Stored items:
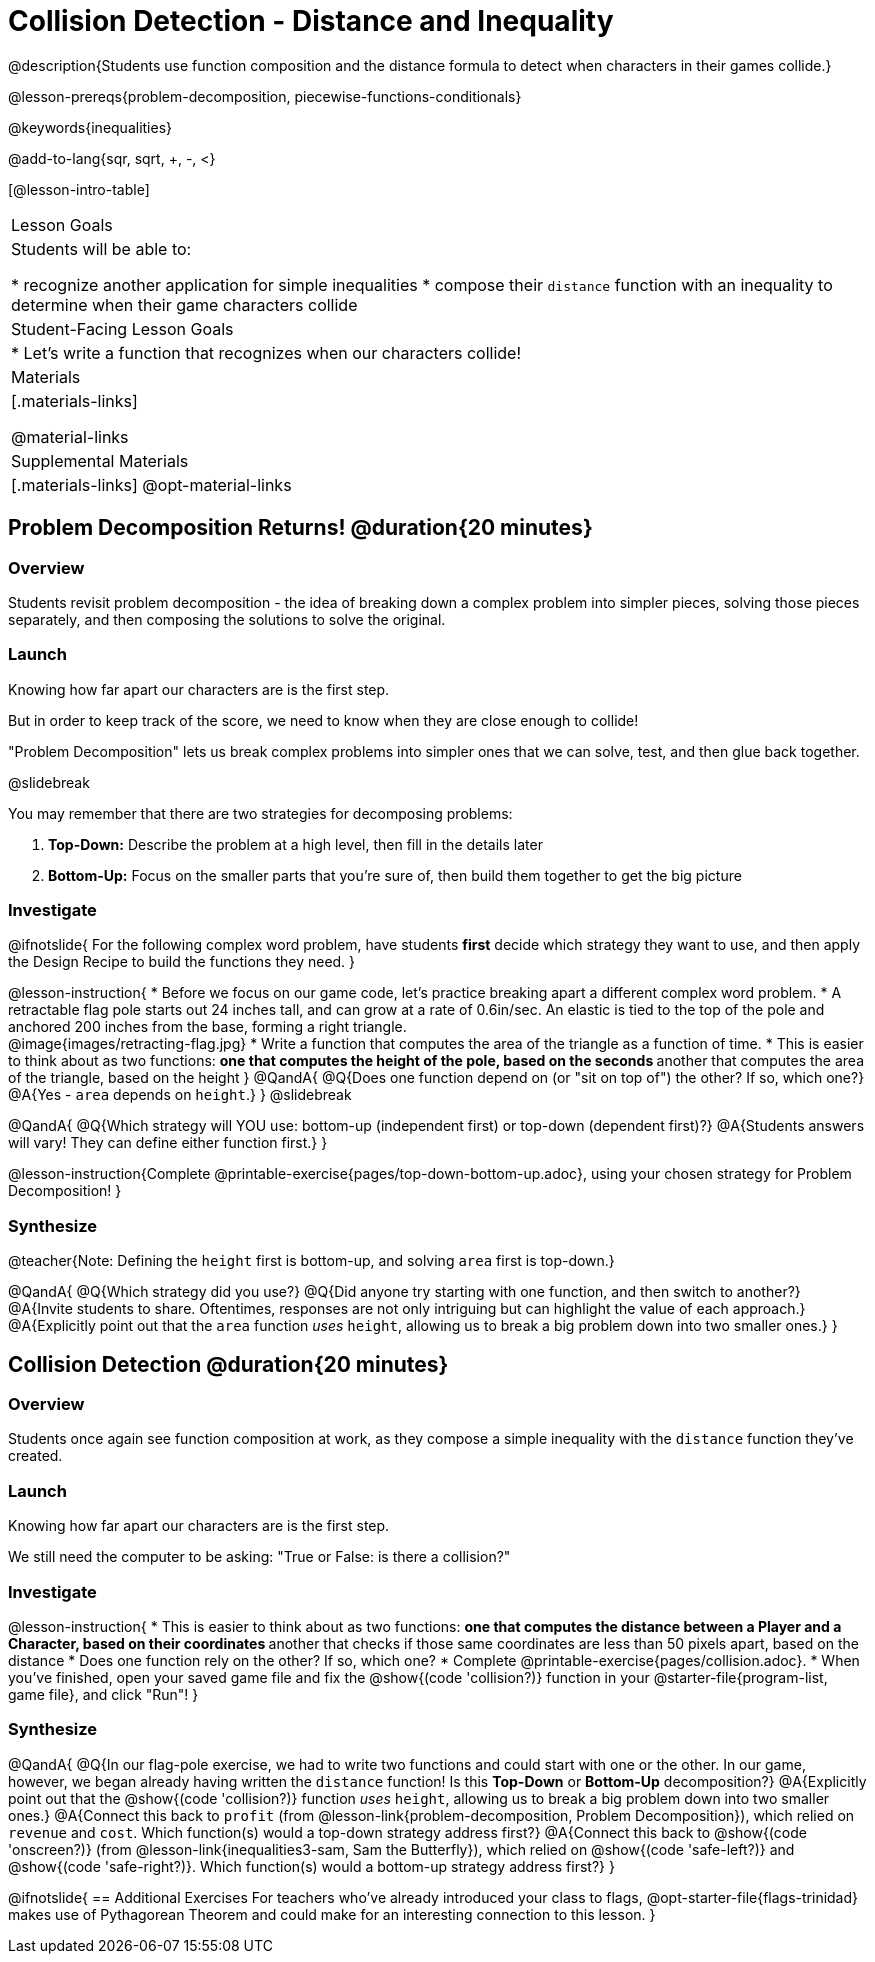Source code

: = Collision Detection - Distance and Inequality

@description{Students use function composition and the distance formula to detect when characters in their games collide.}

@lesson-prereqs{problem-decomposition, piecewise-functions-conditionals}

@keywords{inequalities}

@add-to-lang{sqr, sqrt, +, -, <}

[@lesson-intro-table]
|===
| Lesson Goals
| Students will be able to:

* recognize another application for simple inequalities
* compose their `distance` function with an inequality to determine when their game characters collide

| Student-Facing Lesson Goals
|
* Let's write a function that recognizes when our characters collide!


| Materials
|[.materials-links]


@material-links

| Supplemental Materials
|[.materials-links]
@opt-material-links

|===

== Problem Decomposition Returns! @duration{20 minutes}

=== Overview
Students revisit problem decomposition - the idea of breaking down a complex problem into simpler pieces, solving those pieces separately, and then composing the solutions to solve the original.

=== Launch
Knowing how far apart our characters are is the first step.

But in order to keep track of the score, we need to know when they are close enough to collide!

"Problem Decomposition" lets us break complex problems into simpler ones that we can solve, test, and then glue back together.

@slidebreak

You may remember that there are two strategies for decomposing problems:

1. *Top-Down:* Describe the problem at a high level, then fill in the details later
2. *Bottom-Up:* Focus on the smaller parts that you're sure of, then build them together to get the big picture

=== Investigate

@ifnotslide{
For the following complex word problem, have students *first* decide which strategy they want to use, and then apply the Design Recipe to build the functions they need.
}

@lesson-instruction{
* Before we focus on our game code, let's practice breaking apart a different complex word problem.
* A retractable flag pole starts out 24 inches tall, and can grow at a rate of 0.6in/sec. An elastic is tied to the top of the pole and anchored 200 inches from the base, forming a right triangle. +
@image{images/retracting-flag.jpg}
* Write a function that computes the area of the triangle as a function of time.
* This is easier to think about as two functions:
** one that computes the height of the pole, based on the seconds
** another that computes the area of the triangle, based on the height
}
@QandA{
@Q{Does one function depend on (or "sit on top of") the other? If so, which one?}
@A{Yes - `area` depends on `height`.}
}
@slidebreak

@QandA{
@Q{Which strategy will YOU use: bottom-up (independent first) or top-down (dependent first)?}
@A{Students answers will vary! They can define either function first.}
} 

@lesson-instruction{Complete @printable-exercise{pages/top-down-bottom-up.adoc}, using your chosen strategy for Problem Decomposition!
}

=== Synthesize

@teacher{Note: Defining the `height` first is bottom-up, and solving `area` first is top-down.}

@QandA{
@Q{Which strategy did you use?}
@Q{Did anyone try starting with one function, and then switch to another?}
@A{Invite students to share. Oftentimes, responses are not only intriguing but can highlight the value of each approach.} 
@A{Explicitly point out that the `area` function _uses_ `height`, allowing us to break a big problem down into two smaller ones.}
}

== Collision Detection @duration{20 minutes}

=== Overview
Students once again see function composition at work, as they compose a simple inequality with the `distance` function they've created.

=== Launch
Knowing how far apart our characters are is the first step. 

We still need the computer to be asking: "True or False: is there a collision?"

=== Investigate

@lesson-instruction{
* This is easier to think about as two functions:
** one that computes the distance between a Player and a Character, based on their coordinates
** another that checks if those same coordinates are less than 50 pixels apart, based on the distance
* Does one function rely on the other? If so, which one?
* Complete @printable-exercise{pages/collision.adoc}.
* When you've finished, open your saved game file and fix the @show{(code 'collision?)} function in your @starter-file{program-list, game file}, and click "Run"!
}

=== Synthesize

@QandA{
@Q{In our flag-pole exercise, we had to write two functions and could start with one or the other. In our game, however, we began already having written  the `distance` function! Is this *Top-Down* or *Bottom-Up* decomposition?}
@A{Explicitly point out that the @show{(code 'collision?)} function _uses_ `height`, allowing us to break a big problem down into two smaller ones.}
@A{Connect this back to `profit` (from @lesson-link{problem-decomposition, Problem Decomposition}), which relied on `revenue` and `cost`. Which function(s) would a top-down strategy address first?}
@A{Connect this back to @show{(code 'onscreen?)} (from @lesson-link{inequalities3-sam, Sam the Butterfly}), which relied on @show{(code 'safe-left?)} and @show{(code 'safe-right?)}. Which function(s) would a bottom-up strategy address first?}
}

@ifnotslide{
== Additional Exercises
For teachers who've already introduced your class to flags, @opt-starter-file{flags-trinidad} makes use of Pythagorean Theorem and could make for an interesting connection to this lesson.
}
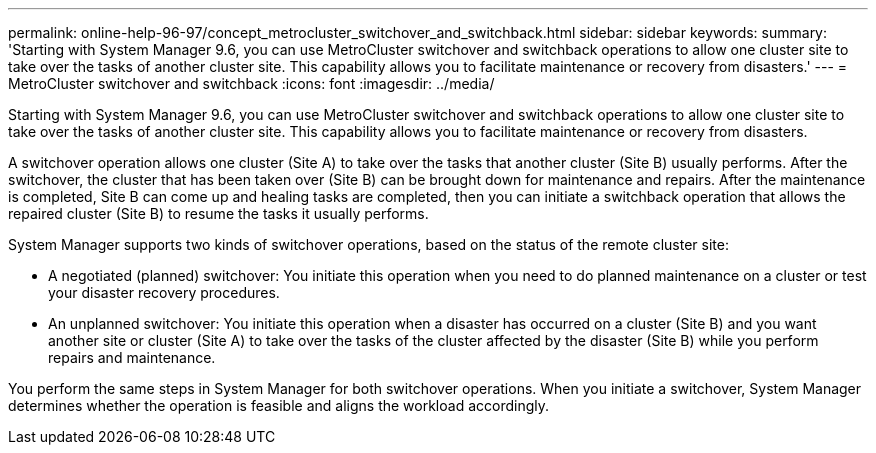 ---
permalink: online-help-96-97/concept_metrocluster_switchover_and_switchback.html
sidebar: sidebar
keywords: 
summary: 'Starting with System Manager 9.6, you can use MetroCluster switchover and switchback operations to allow one cluster site to take over the tasks of another cluster site. This capability allows you to facilitate maintenance or recovery from disasters.'
---
= MetroCluster switchover and switchback
:icons: font
:imagesdir: ../media/

[.lead]
Starting with System Manager 9.6, you can use MetroCluster switchover and switchback operations to allow one cluster site to take over the tasks of another cluster site. This capability allows you to facilitate maintenance or recovery from disasters.

A switchover operation allows one cluster (Site A) to take over the tasks that another cluster (Site B) usually performs. After the switchover, the cluster that has been taken over (Site B) can be brought down for maintenance and repairs. After the maintenance is completed, Site B can come up and healing tasks are completed, then you can initiate a switchback operation that allows the repaired cluster (Site B) to resume the tasks it usually performs.

System Manager supports two kinds of switchover operations, based on the status of the remote cluster site:

* A negotiated (planned) switchover: You initiate this operation when you need to do planned maintenance on a cluster or test your disaster recovery procedures.
* An unplanned switchover: You initiate this operation when a disaster has occurred on a cluster (Site B) and you want another site or cluster (Site A) to take over the tasks of the cluster affected by the disaster (Site B) while you perform repairs and maintenance.

You perform the same steps in System Manager for both switchover operations. When you initiate a switchover, System Manager determines whether the operation is feasible and aligns the workload accordingly.
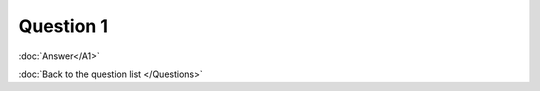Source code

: .. Adding labels to the beginning of your lab is helpful for linking to the lab from other pages
.. _NC_question_1:

-------------
Question 1
-------------



.. figure:: images/q1.png

:doc:`Answer</A1>`

:doc:`Back to the question list </Questions>`
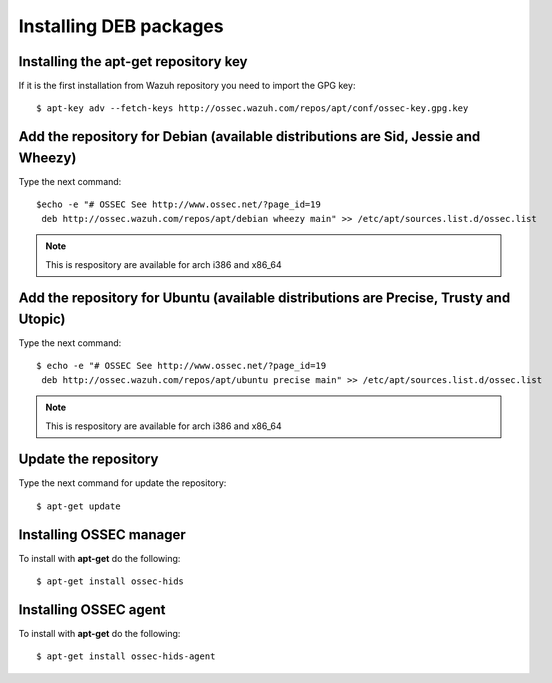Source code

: Installing DEB packages
============================

Installing the apt-get repository key
-------------------------------------

If it is the first installation from Wazuh repository you need to import
the GPG key::

   $ apt-key adv --fetch-keys http://ossec.wazuh.com/repos/apt/conf/ossec-key.gpg.key

Add the repository for Debian (available distributions are Sid, Jessie and Wheezy)
----------------------------------------------------------------------------------

Type the next command::

   $echo -e "# OSSEC See http://www.ossec.net/?page_id=19
    deb http://ossec.wazuh.com/repos/apt/debian wheezy main" >> /etc/apt/sources.list.d/ossec.list

.. note:: This is respository are available for arch i386 and x86_64

Add the repository for Ubuntu (available distributions are Precise, Trusty and Utopic)
--------------------------------------------------------------------------------------

Type the next command::

   $ echo -e "# OSSEC See http://www.ossec.net/?page_id=19
    deb http://ossec.wazuh.com/repos/apt/ubuntu precise main" >> /etc/apt/sources.list.d/ossec.list

.. note:: This is respository are available for arch i386 and x86_64

Update the repository
---------------------

Type the next command for update the repository::

   $ apt-get update


Installing OSSEC manager
------------------------

To install with **apt-get** do the following::

   $ apt-get install ossec-hids


Installing OSSEC agent
----------------------

To install with **apt-get** do the following::

   $ apt-get install ossec-hids-agent
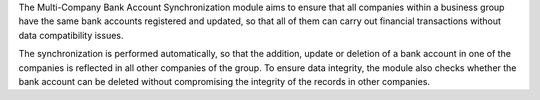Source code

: The Multi-Company Bank Account Synchronization module aims to ensure that all companies within a business group have the same bank accounts registered and updated, so that all of them can carry out financial transactions without data compatibility issues.

The synchronization is performed automatically, so that the addition, update or deletion of a bank account in one of the companies is reflected in all other companies of the group. To ensure data integrity, the module also checks whether the bank account can be deleted without compromising the integrity of the records in other companies.
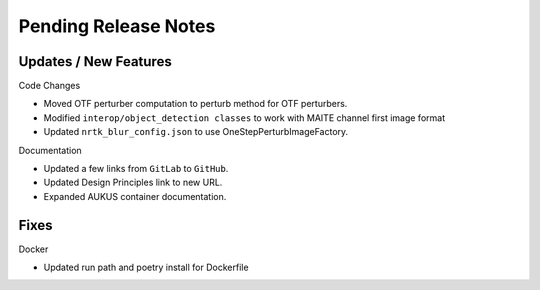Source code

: Pending Release Notes
=====================

Updates / New Features
----------------------

Code Changes

* Moved OTF perturber computation to perturb method for OTF perturbers.

* Modified ``interop/object_detection classes`` to work with MAITE channel
  first image format

* Updated ``nrtk_blur_config.json`` to use OneStepPerturbImageFactory.

Documentation

* Updated a few links from ``GitLab`` to ``GitHub``.

* Updated Design Principles link to new URL.

* Expanded AUKUS container documentation.

Fixes
-----

Docker

* Updated run path and poetry install for Dockerfile
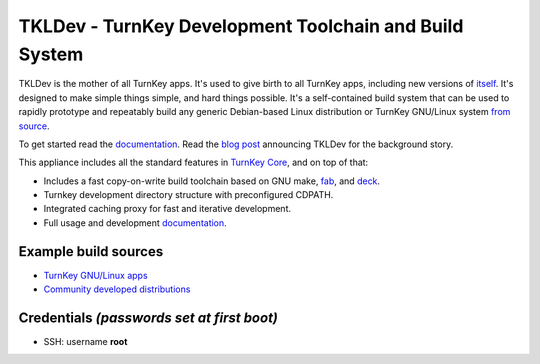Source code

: TKLDev - TurnKey Development Toolchain and Build System
=======================================================

TKLDev is the mother of all TurnKey apps. It's used to give birth to all
TurnKey apps, including new versions of `itself`_. It's designed to make
simple things simple, and hard things possible. It's a self-contained
build system that can be used to rapidly prototype and repeatably build
any generic Debian-based Linux distribution or TurnKey GNU/Linux system
`from source`_.

To get started read the `documentation`_. Read the `blog post`_
announcing TKLDev for the background story. 

This appliance includes all the standard features in `TurnKey Core`_,
and on top of that:

- Includes a fast copy-on-write build toolchain based on 
  GNU make, `fab`_, and `deck`_.
- Turnkey development directory structure with preconfigured CDPATH.
- Integrated caching proxy for fast and iterative development.
- Full usage and development `documentation`_.

Example build sources
---------------------

- `TurnKey GNU/Linux apps <https://github.com/turnkeylinux-apps>`_
- `Community developed distributions <https://github.com/turnkeylinux/tracker/issues?labels=new-appliance>`_

Credentials *(passwords set at first boot)*
-------------------------------------------

-  SSH: username **root**

.. _itself: https://github.com/turnkeylinux-apps/tkldev
.. _blog post: https://www.turnkeylinux.org/blog/introducing-tkldev
.. _fab: https://github.com/turnkeylinux/fab
.. _deck: https://github.com/turnkeylinux/deck
.. _from source: https://github.com/turnkeylinux-apps/
.. _TurnKey Core: https://www.turnkeylinux.org/core
.. _documentation: https://github.com/turnkeylinux-apps/tkldev/tree/master/docs
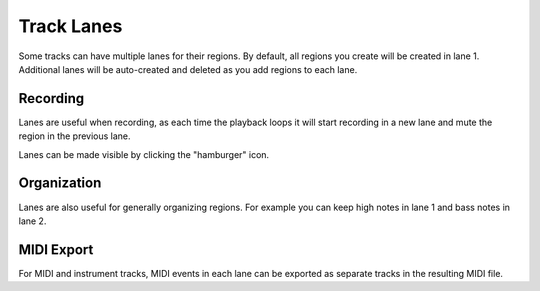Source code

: .. This is part of the Zrythm Manual.
   Copyright (C) 2022 Alexandros Theodotou <alex at zrythm dot org>
   See the file index.rst for copying conditions.

Track Lanes
===========

Some tracks can have multiple lanes for their
regions. By default, all regions you create will be
created in lane 1. Additional lanes will be
auto-created and deleted as you add regions to each
lane.

.. image:: /_static/img/track_lanes.png
   :align: center

Recording
---------

Lanes are useful when recording,
as each time the playback loops it will start
recording in a new lane and mute the region in the
previous lane.

Lanes can be made visible by clicking
the "hamburger" icon.

Organization
------------

Lanes are also useful for generally organizing
regions. For example you can keep high notes in
lane 1 and bass notes in lane 2.

MIDI Export
-----------

For MIDI and instrument tracks, MIDI events in each
lane can be exported as separate tracks in the
resulting MIDI file.
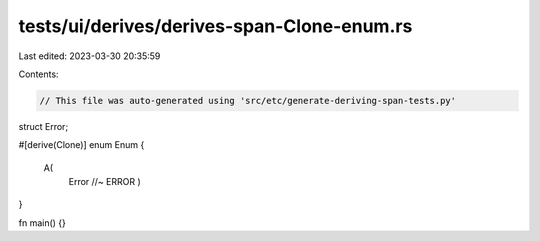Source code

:tests/ui/derives/derives-span-Clone-enum.rs
===========================================

Last edited: 2023-03-30 20:35:59

Contents:

.. code-block:: rs

    // This file was auto-generated using 'src/etc/generate-deriving-span-tests.py'


struct Error;

#[derive(Clone)]
enum Enum {
   A(
     Error //~ ERROR
     )
}

fn main() {}


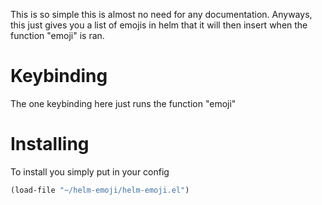 This is so simple this is almost no need for any documentation. Anyways, this just gives you a list of emojis in helm that it will then insert when the function "emoji" is ran.
* Keybinding
The one keybinding here just runs the function "emoji"
* Installing
To install you simply put in your config
#+BEGIN_SRC emacs-lisp
(load-file "~/helm-emoji/helm-emoji.el")
#+END_SRC
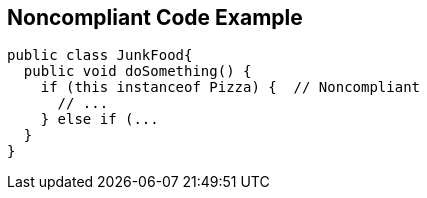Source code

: == Noncompliant Code Example

[source,text]
----
public class JunkFood{
  public void doSomething() {
    if (this instanceof Pizza) {  // Noncompliant 
      // ...
    } else if (...
  }
}
----
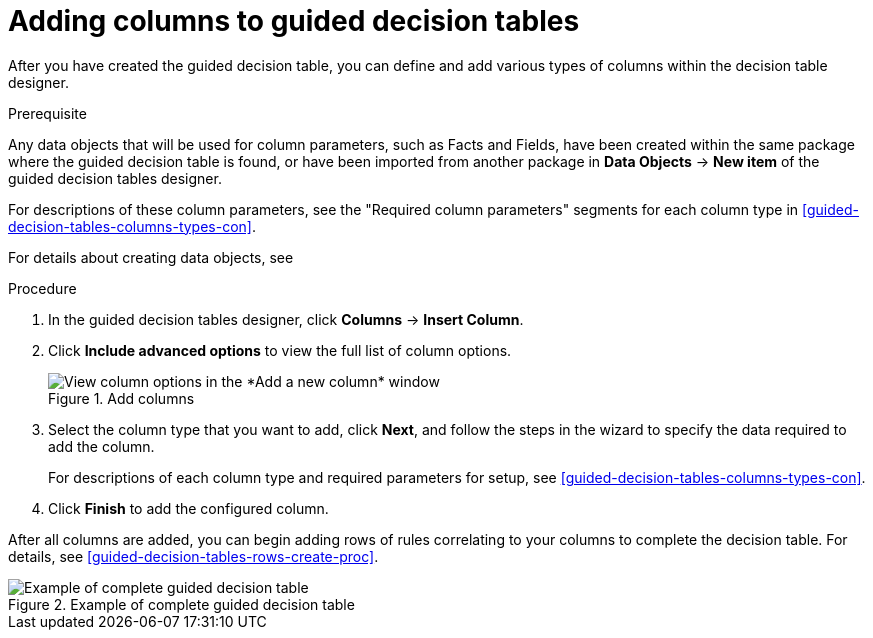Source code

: [id='guided-decision-tables-columns-create-proc']
= Adding columns to guided decision tables

After you have created the guided decision table, you can define and add various types of columns within the decision table designer.

.Prerequisite
Any data objects that will be used for column parameters, such as Facts and Fields, have been created within the same package where the guided decision table is found, or have been imported from another package in *Data Objects* -> *New item* of the guided decision tables designer.

For descriptions of these column parameters, see the "Required column parameters" segments for each column type in xref:guided-decision-tables-columns-types-con[].

For details about creating data objects, see 
ifeval::["{context}" == "guided-decision-tables"]
xref:data-objects-create-proc_guided-decision-tables[].
endif::[]
ifeval::["{context}" == "chap-writing-rules"]
xref:data-objects-create-proc_chap-data-models[].
endif::[]

.Procedure
. In the guided decision tables designer, click *Columns* -> *Insert Column*.
. Click *Include advanced options* to view the full list of column options.
+
.Add columns
image::guided-decision-tables-columns-add_1.png[View column options in the *Add a new column* window]
+
. Select the column type that you want to add, click *Next*, and follow the steps in the wizard to specify the data required to add the column.
+
For descriptions of each column type and required parameters for setup, see xref:guided-decision-tables-columns-types-con[].
+
. Click *Finish* to add the configured column.

After all columns are added, you can begin adding rows of rules correlating to your columns to complete the decision table. For details, see xref:guided-decision-tables-rows-create-proc[].

.Example of complete guided decision table
image::guided-decision-tables-columns-add_02.png[Example of complete guided decision table]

## INSTRUCTIONS FOR THE TASK
Gather each line in the data that holds the string "starter".

## ANSWER
* When you've finished, open your saved game file and fix the @show{(code 'collision?)} function in your @starter-file{program-list, game file}, and click "Run"!
For teachers who've already introduced your class to flags, @opt-starter-file{flags-trinidad} makes use of Pythagorean Theorem and could make for an interesting connection to this lesson.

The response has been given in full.